Tuesday, January 6, 2015

Does Sleepwalking Count as Cardio?

So, here I sit with my iPad trying to tap out something meaningful, and finding myself lacking the drive. I think it is finally time to admit I am still in holiday hangover mode. I've been having trouble falling asleep, and once I am, well, we'll just say have the freedom to stay in bed much longer than I should.

Sometimes life isn't fair. I am in the best shape I have been in for years, but that means the differential between my shoulders and hips is even greater, which means I  can't seem to get comfortable in my usual sleeping positions. When I do try a new position, every cell of my body keeps telling me "this is not the favored position for falling asleep." Having difficulty sleeping hardly seems like a great payoff for all the work it has taken to get here.

Boohoo. I guess I'll work through it. I wouldn't go back now anyway.

Tonight is my first intense cardio session of the new year. I am looking forward to it, or rather, I am looking forward to how I know I'm going to feel afterwards. It should be interesting considering my iPod is loaded with nothing but Christmas music. Reloading it, with upbeat songs more appropriate for the gym, was on my agenda for today, but got skipped so I could stay in bed just a little longer. Oh well, procrastination is the mother of necessity, or something like that. I guess I'll get to it tomorrow. With the temperatures in the single digits, and a windchill warning on its way, I am also very much looking forward to climbing into the sauna after my workout.

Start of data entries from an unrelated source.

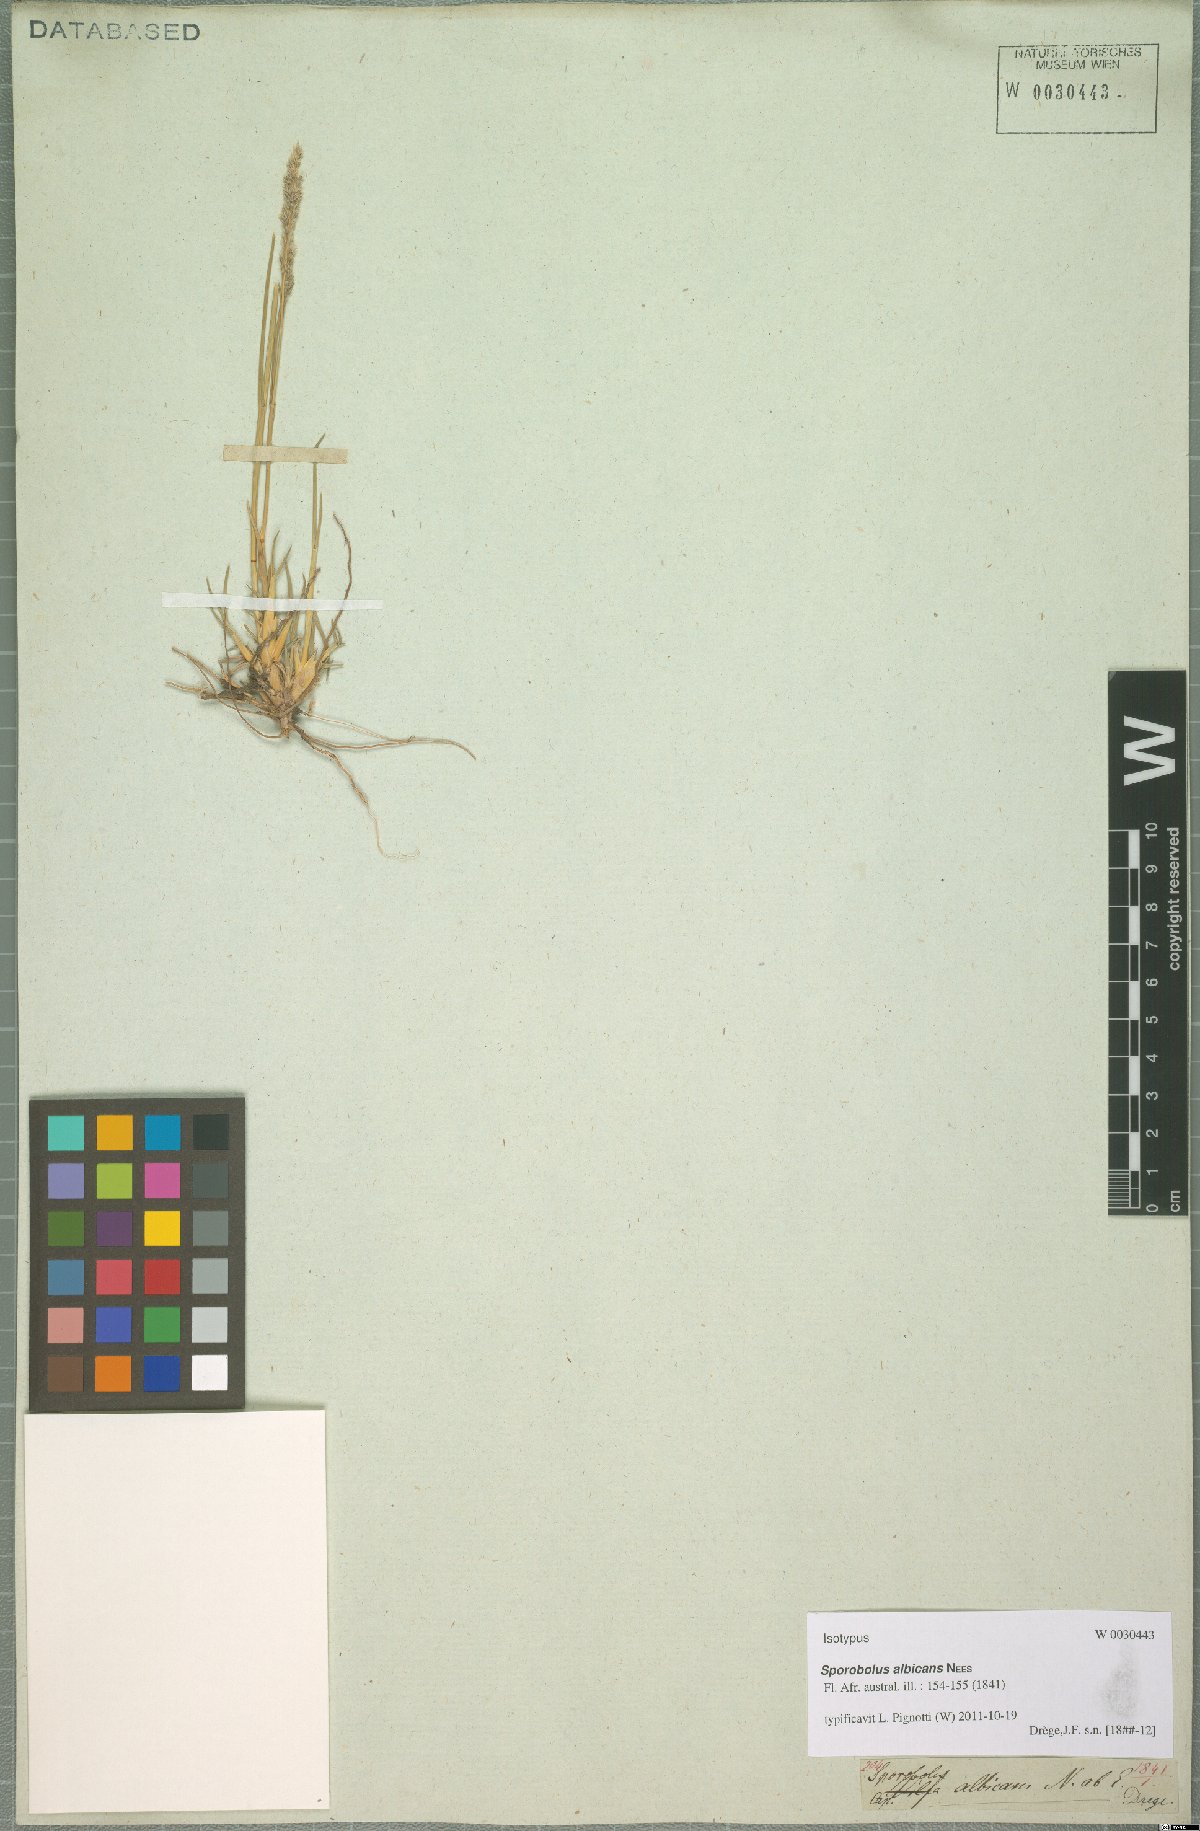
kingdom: Plantae
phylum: Tracheophyta
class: Liliopsida
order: Poales
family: Poaceae
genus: Sporobolus
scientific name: Sporobolus albicans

And speaking of holiday hangovers, I discovered - I just got on the scale - that I have put on three pounds over the holidays. This is neither surprising, nor a big deal: it just is. I think I have finally learned my lesson as far as holiday stress goes too. It is just too costly to push myself trying to make everyone else happy, when I could do just a little bit less, and still have time to take care of myself. I have also come to realize that 90% of the expectation is in my own head. And, since I'm the one doing the lion's share of the work, I should just go ahead and do what I want. There is a decent chance that no one is going to notice the difference.

1 comment:

  1. Yup. We often have higher expectations for ourselves and it can be too stressful and we are more likely to disappoint ourselves than others in the process.